Ankle Fusion Surgery
This procedure is generally performed as a day case operation. Usually it is an arthroscopic procedure unless it is a revision or complex case where we do open fusion. You will be coming to the day case reception lounge on the day of operation. You will be checked into preoperative lounge and will be met by the surgeon and the Anaesthetist who will go through all the benefits and risks of the surgery again. Surgery is performed under general anesthetic, usually as a day case. The procedure takes around 2 hours. Patient can usually go home following arthroscopic surgery on same day or may have to stay for 1-2 days if procedure is more complex or in revision cases.
2 small incisions are made at the front of the ankle to allow the camera (arthroscope) and the instruments access to the ankle joint. Any remaining cartilage is removed as is the hard-underlying bone by using motorized shavers. After preparing the joint, 2-3 screws are placed from the either side of the shin down into the ankle through a 2cm incision.
The tissues are then stitched, and a below-knee back slab applied.
Open Ankle Fusion Technique
A 12cm incision is made, usually over the outer side of the ankle. Any remaining cartilage is removed as is the hard-underlying bone by using chisels. When the joint has been prepared 2-3 screws will be placed across the ankle joint. The screws are 7-8mm in diameter. The tissues are then stitched and a below-knee back slab applied.
All surgery carries potential risks. The risks are minimized by having the surgery meticulously performed by an expert in foot and ankle surgery.
- Pain, swelling, and bruising – This is common following ankle surery.You have to keep your limb elevated for 48 hours to prevent swelling.
- Infection – 1% or less risk.Slightly higher in open fusion .
- Numbness - can occur over the top of the foot, and usually improves over time
- Blood clots (Thrombosis)- You will be put on Low molecular weight Heparin prophylaxis to reduce the risk of blood clots in calf, thigh or rarely in lungs.
- Stiffness –The ankle joint will be stiff following surgery. There is risk of adjacent joints to get arthritis over time.
- Delayed or non-union - the non-union rate (bones not healing together) is approximately 5% and is higher in people who smoke.
- Scar sensitivity – usually improves with time.
Discharge advice following ankle fusion
You will be put on a below knee back slab following surgery for two weeks.
You have to keep the limb elevated to reduce the swelling. It will occur to some degree following all foot and ankle surgery. Try not to hang your leg down for two weeks after surgery. The swelling can sometime last for 6 months. Keep it elevated on a pillow for first two weeks.
You will receive a prescription for pain medication on discharge. Pain is often due to swelling, and this is eased by rest and elevation of the foot.
A physiotherapist will have shown you how to use crutches. You should not put any weight on the foot for at least 2 weeks.

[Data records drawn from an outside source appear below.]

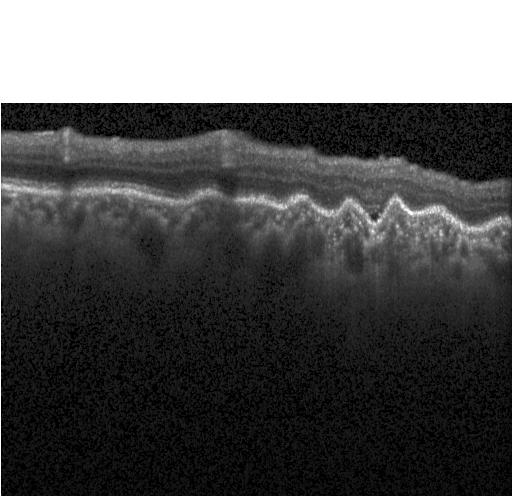

Finding: a choroidal neovascular membrane.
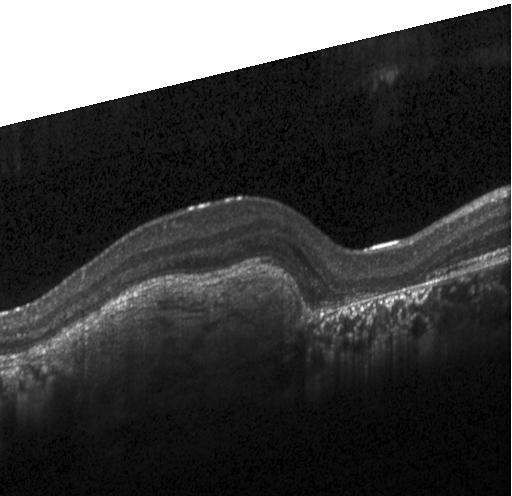 This B-scan demonstrates choroidal neovascularization.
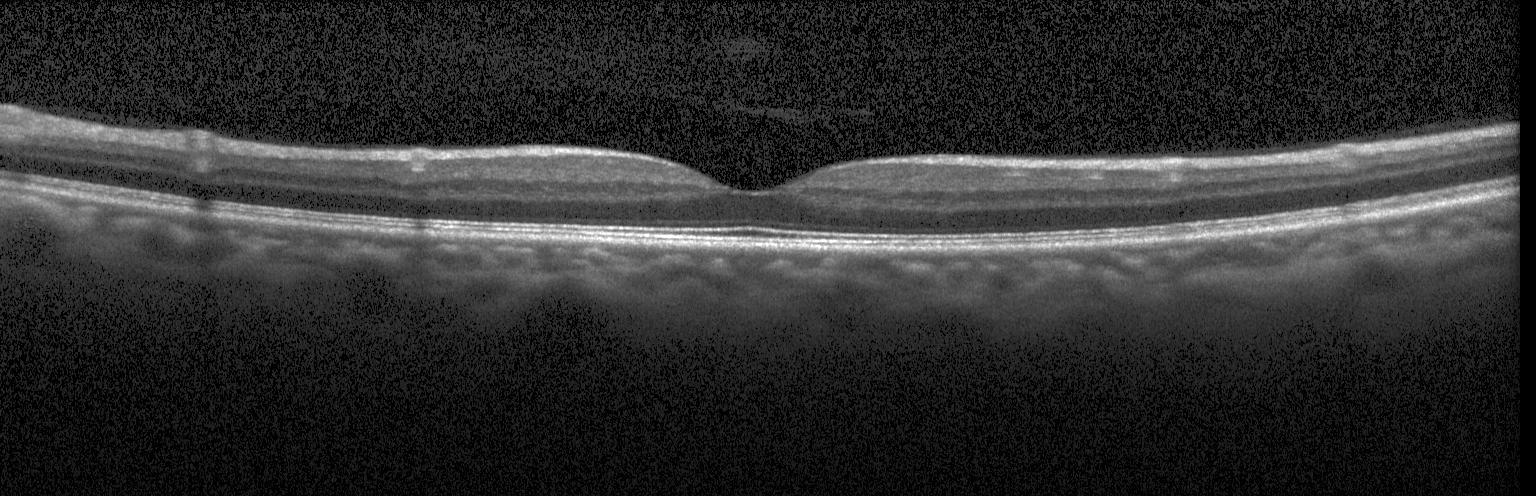
Macular scan · spectral-domain OCT · OCT line scan — Macular OCT: no evidence of choroidal neovascularization, diabetic macular edema, or drusen.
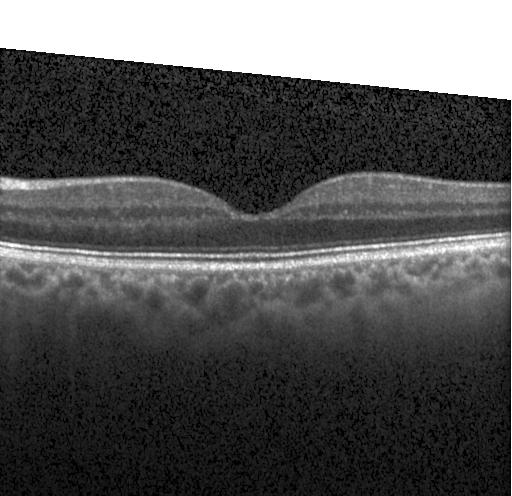

This B-scan demonstrates neither CNV, DME, nor drusen.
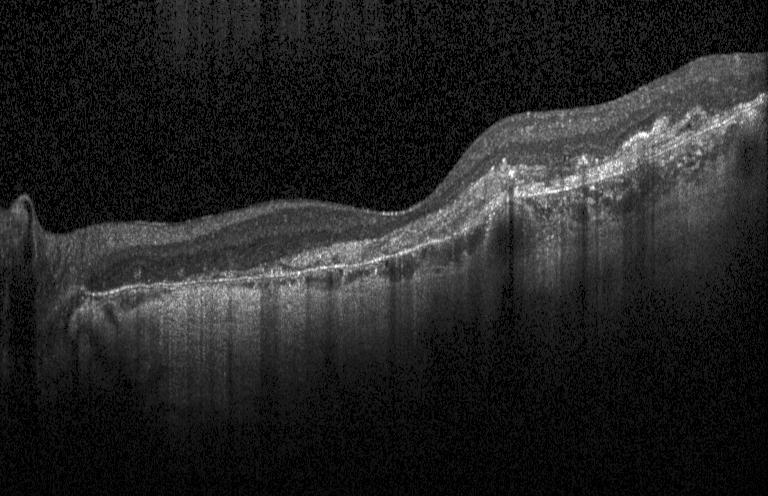

Impression: a choroidal neovascular membrane.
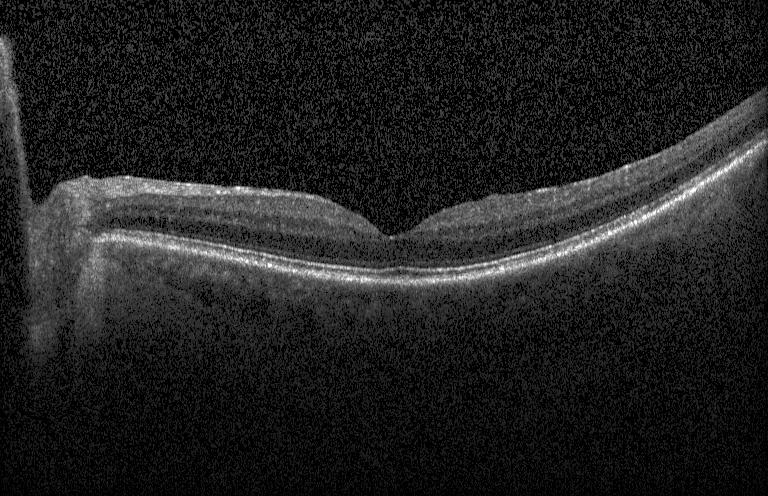
Dx: no evidence of CNV, DME, or drusen.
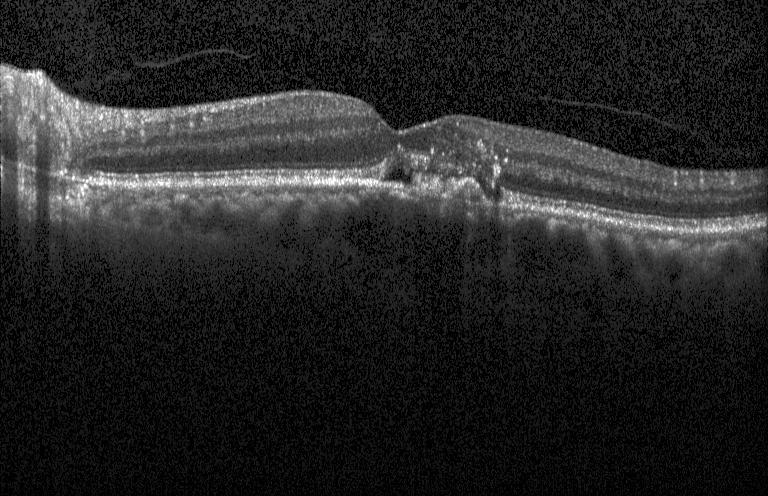

Instrument: Heidelberg Spectralis · SD-OCT · OCT B-scan · fovea-centered — Impression: CNV.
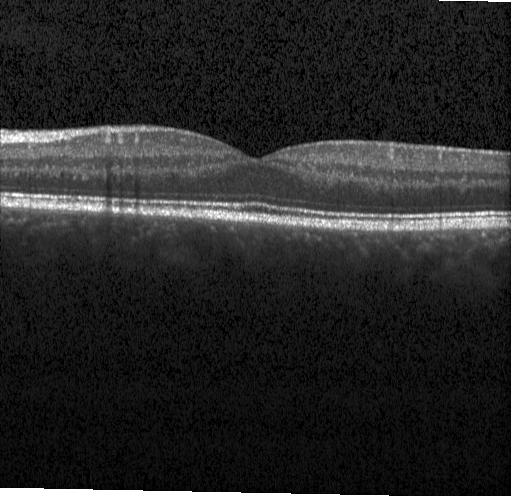 Acquired on a Heidelberg Spectralis; optical coherence tomography scan. Diagnosis: no CNV, no DME, and no drusen.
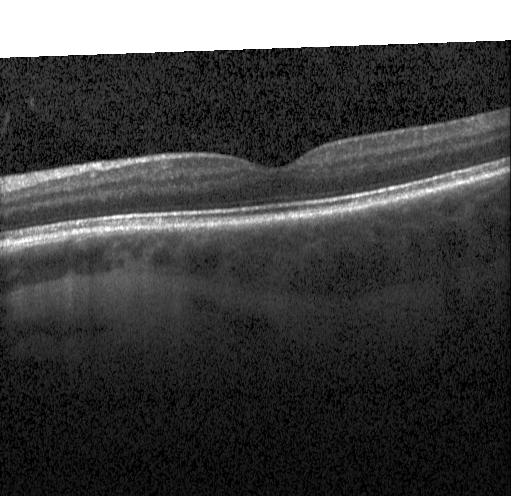 Spectral-domain optical coherence tomography · retinal OCT cross-section. Impression: no choroidal neovascularization, diabetic macular edema, or drusen.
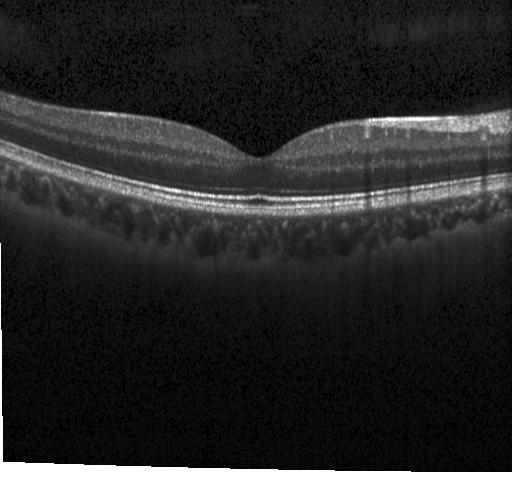

Instrument: Heidelberg Spectralis, spectral-domain OCT, retinal OCT cross-section, horizontal scan through the fovea — Macular OCT: no choroidal neovascularization, no diabetic macular edema, and no drusen.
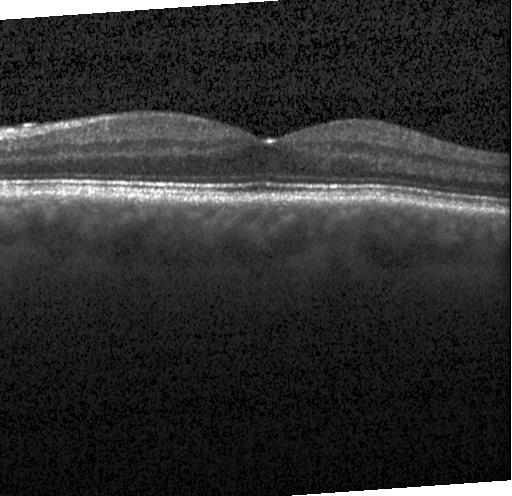

Assessment: no evidence of choroidal neovascularization, diabetic macular edema, or drusen.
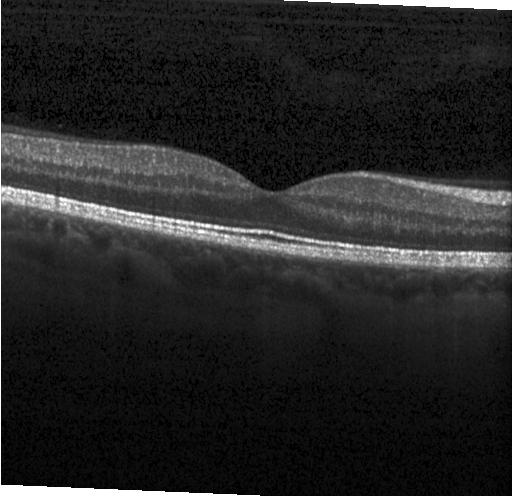
OCT B-scan.
Assessment: no choroidal neovascularization, no diabetic macular edema, and no drusen.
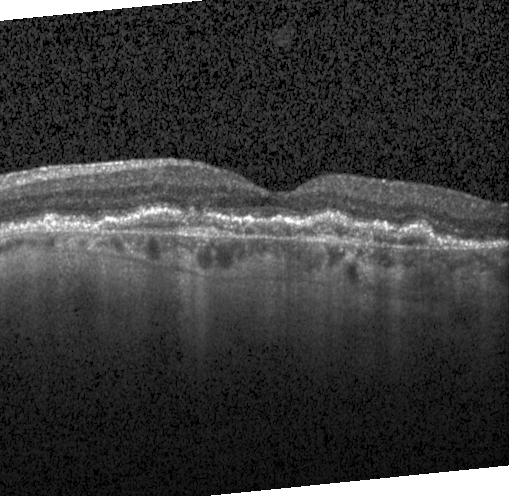

Instrument: Heidelberg Spectralis · spectral-domain OCT · OCT line scan.
The scan shows a choroidal neovascular membrane.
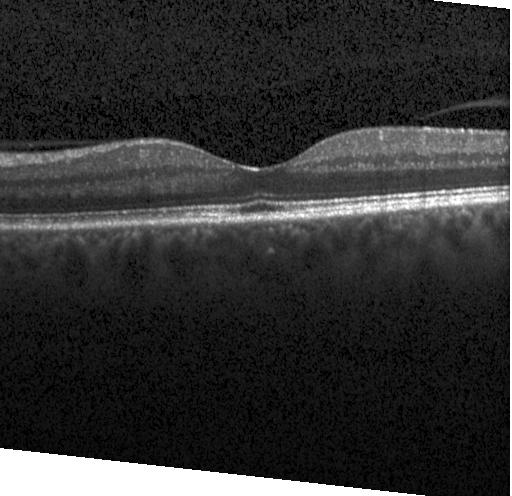

OCT scan showing neither choroidal neovascularization, diabetic macular edema, nor drusen.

You will be seen in our clinic at 2 weeks when we will remove your sutures from the wound and put in a removable aircast boot. You will be non weight bearing for further four weeks after suture removal. When you come back for further review in 6-8 weeks we will get further x-rays to view the progress of ankle fusion. Normally fusion can take 4-6 months to take place .We will follow you up until ankle is solidly fused. After 8 weeks we will allow weight bearing as comfortable in boot and after 3 months you can start weight bearing unsupported.
Driving and work
You can start driving an automatic car by 8-10 weeks. But if you are driving manual car it is advisable to drive after 12 weeks.
If you have an office-based job, then it may be possible for you to return after 2 weeks however it is more advisable to return after 12 weeks. If you have a more physical job, then it may take 16-20 weeks.
It often takes 6 months for all swelling to resolve and so minor swelling late in the day is not unusual and should not be a cause for concern.